◆ **PROMPT**
Repeat the lines from the one containing "middle pip: (225, 252)" through the last line of the data, exactly, pictures omitted.

Content starts

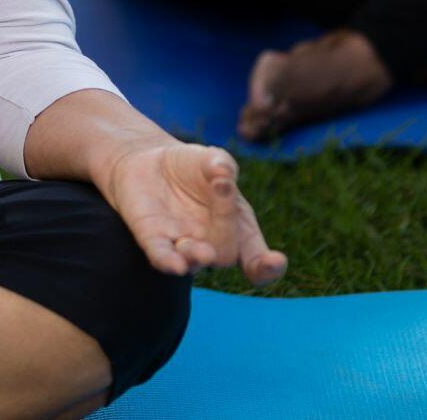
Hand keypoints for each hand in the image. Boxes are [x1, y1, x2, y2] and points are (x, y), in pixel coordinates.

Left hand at [100, 140, 287, 283]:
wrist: (150, 161)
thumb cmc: (191, 166)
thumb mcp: (212, 159)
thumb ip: (222, 164)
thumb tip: (223, 171)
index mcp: (237, 231)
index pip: (257, 262)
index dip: (268, 268)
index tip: (275, 261)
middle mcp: (211, 245)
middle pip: (225, 252)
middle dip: (226, 222)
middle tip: (222, 184)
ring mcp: (182, 245)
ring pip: (194, 262)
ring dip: (198, 256)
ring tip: (199, 249)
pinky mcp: (153, 240)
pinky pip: (161, 257)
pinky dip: (168, 261)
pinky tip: (175, 264)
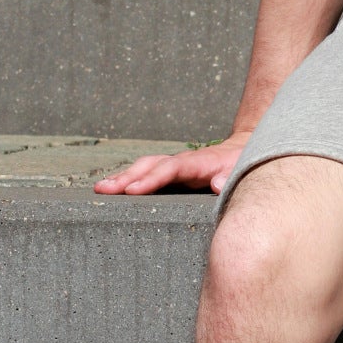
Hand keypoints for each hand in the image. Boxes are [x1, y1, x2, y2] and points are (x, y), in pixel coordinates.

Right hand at [94, 134, 250, 196]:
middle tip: (103, 190)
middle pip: (150, 166)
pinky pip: (147, 173)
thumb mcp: (242, 171)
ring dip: (122, 177)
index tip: (132, 190)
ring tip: (100, 189)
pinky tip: (113, 189)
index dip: (152, 179)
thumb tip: (218, 185)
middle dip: (126, 178)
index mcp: (198, 164)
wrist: (242, 151)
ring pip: (144, 168)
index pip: (170, 169)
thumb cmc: (242, 165)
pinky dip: (129, 179)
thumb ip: (230, 178)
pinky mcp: (171, 173)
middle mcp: (181, 162)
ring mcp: (174, 166)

Content ends

◆ **ANSWER BOX**
middle pip: (225, 252)
middle dip: (226, 222)
middle tip: (222, 184)
ring mcp: (182, 245)
ring pip: (194, 262)
ring dip: (198, 256)
ring tip: (199, 249)
pinky mcp: (153, 240)
pinky pip: (161, 257)
pinky dip: (168, 261)
pinky tip: (175, 264)
Hand keypoints for each hand in the image. Boxes are [x1, y1, x2, y2] and points are (x, y), in pixel coordinates.

Right hand at [94, 134, 250, 196]:
middle tip: (103, 190)
middle pip: (150, 166)
pinky pip: (147, 173)
thumb mcp: (242, 171)
ring dip: (122, 177)
index tip: (132, 190)
ring tip: (100, 189)
pinky tip: (113, 189)
index dip: (152, 179)
thumb tip: (218, 185)
middle dip: (126, 178)
index mcp: (198, 164)
wrist: (242, 151)
ring pip: (144, 168)
index pip: (170, 169)
thumb cmc: (242, 165)
pinky dip: (129, 179)
thumb ip: (230, 178)
pinky mcp: (171, 173)
middle mcp: (181, 162)
ring mcp: (174, 166)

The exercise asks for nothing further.